Give back the whole listing below exactly.

Start of Block

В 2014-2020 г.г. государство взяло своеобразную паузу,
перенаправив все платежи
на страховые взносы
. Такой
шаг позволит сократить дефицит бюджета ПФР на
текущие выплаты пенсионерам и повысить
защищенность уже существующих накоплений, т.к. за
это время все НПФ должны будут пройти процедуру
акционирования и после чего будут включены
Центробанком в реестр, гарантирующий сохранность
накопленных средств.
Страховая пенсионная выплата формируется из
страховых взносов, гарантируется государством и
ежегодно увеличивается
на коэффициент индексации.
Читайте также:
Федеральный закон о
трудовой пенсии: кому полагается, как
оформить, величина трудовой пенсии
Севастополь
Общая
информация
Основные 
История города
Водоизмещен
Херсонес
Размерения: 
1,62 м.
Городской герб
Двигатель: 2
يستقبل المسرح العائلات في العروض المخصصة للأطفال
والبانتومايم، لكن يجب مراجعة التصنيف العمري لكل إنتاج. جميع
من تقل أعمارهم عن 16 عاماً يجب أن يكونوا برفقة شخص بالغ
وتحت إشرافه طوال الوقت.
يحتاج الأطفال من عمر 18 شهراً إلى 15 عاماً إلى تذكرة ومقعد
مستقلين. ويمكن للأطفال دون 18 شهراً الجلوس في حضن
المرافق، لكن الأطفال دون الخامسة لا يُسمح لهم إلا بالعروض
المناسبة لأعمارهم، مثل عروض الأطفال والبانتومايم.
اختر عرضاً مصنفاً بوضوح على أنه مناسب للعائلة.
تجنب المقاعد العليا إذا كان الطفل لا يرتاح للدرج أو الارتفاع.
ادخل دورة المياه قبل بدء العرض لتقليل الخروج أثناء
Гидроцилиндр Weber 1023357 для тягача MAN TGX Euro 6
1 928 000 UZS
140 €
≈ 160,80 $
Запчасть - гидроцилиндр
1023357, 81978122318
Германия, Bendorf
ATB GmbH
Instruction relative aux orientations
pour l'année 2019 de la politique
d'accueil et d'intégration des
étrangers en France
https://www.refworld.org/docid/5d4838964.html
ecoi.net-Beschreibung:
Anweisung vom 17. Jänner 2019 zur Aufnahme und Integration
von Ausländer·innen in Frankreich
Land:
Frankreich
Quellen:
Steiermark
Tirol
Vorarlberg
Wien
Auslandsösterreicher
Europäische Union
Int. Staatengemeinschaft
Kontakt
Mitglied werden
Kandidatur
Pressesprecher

End of Block

* [OUTPUT]
В 2014-2020 г.г. государство взяло своеобразную паузу,
перенаправив все платежи
на страховые взносы
. Такой
шаг позволит сократить дефицит бюджета ПФР на
текущие выплаты пенсионерам и повысить
защищенность уже существующих накоплений, т.к. за
это время все НПФ должны будут пройти процедуру
акционирования и после чего будут включены
Центробанком в реестр, гарантирующий сохранность
накопленных средств.
Страховая пенсионная выплата формируется из
страховых взносов, гарантируется государством и
ежегодно увеличивается
на коэффициент индексации.
Читайте также:
Федеральный закон о
трудовой пенсии: кому полагается, как
оформить, величина трудовой пенсии
Севастополь
Общая
информация
Основные 
История города
Водоизмещен
Херсонес
Размерения: 
1,62 м.
Городской герб
Двигатель: 2
يستقبل المسرح العائلات في العروض المخصصة للأطفال
والبانتومايم، لكن يجب مراجعة التصنيف العمري لكل إنتاج. جميع
من تقل أعمارهم عن 16 عاماً يجب أن يكونوا برفقة شخص بالغ
وتحت إشرافه طوال الوقت.
يحتاج الأطفال من عمر 18 شهراً إلى 15 عاماً إلى تذكرة ومقعد
مستقلين. ويمكن للأطفال دون 18 شهراً الجلوس في حضن
المرافق، لكن الأطفال دون الخامسة لا يُسمح لهم إلا بالعروض
المناسبة لأعمارهم، مثل عروض الأطفال والبانتومايم.
اختر عرضاً مصنفاً بوضوح على أنه مناسب للعائلة.
تجنب المقاعد العليا إذا كان الطفل لا يرتاح للدرج أو الارتفاع.
ادخل دورة المياه قبل بدء العرض لتقليل الخروج أثناء
Гидроцилиндр Weber 1023357 для тягача MAN TGX Euro 6
1 928 000 UZS
140 €
≈ 160,80 $
Запчасть - гидроцилиндр
1023357, 81978122318
Германия, Bendorf
ATB GmbH
Instruction relative aux orientations
pour l'année 2019 de la politique
d'accueil et d'intégration des
étrangers en France
https://www.refworld.org/docid/5d4838964.html
ecoi.net-Beschreibung:
Anweisung vom 17. Jänner 2019 zur Aufnahme und Integration
von Ausländer·innen in Frankreich
Land:
Frankreich
Quellen:
Steiermark
Tirol
Vorarlberg
Wien
Auslandsösterreicher
Europäische Union
Int. Staatengemeinschaft
Kontakt
Mitglied werden
Kandidatur
Pressesprecher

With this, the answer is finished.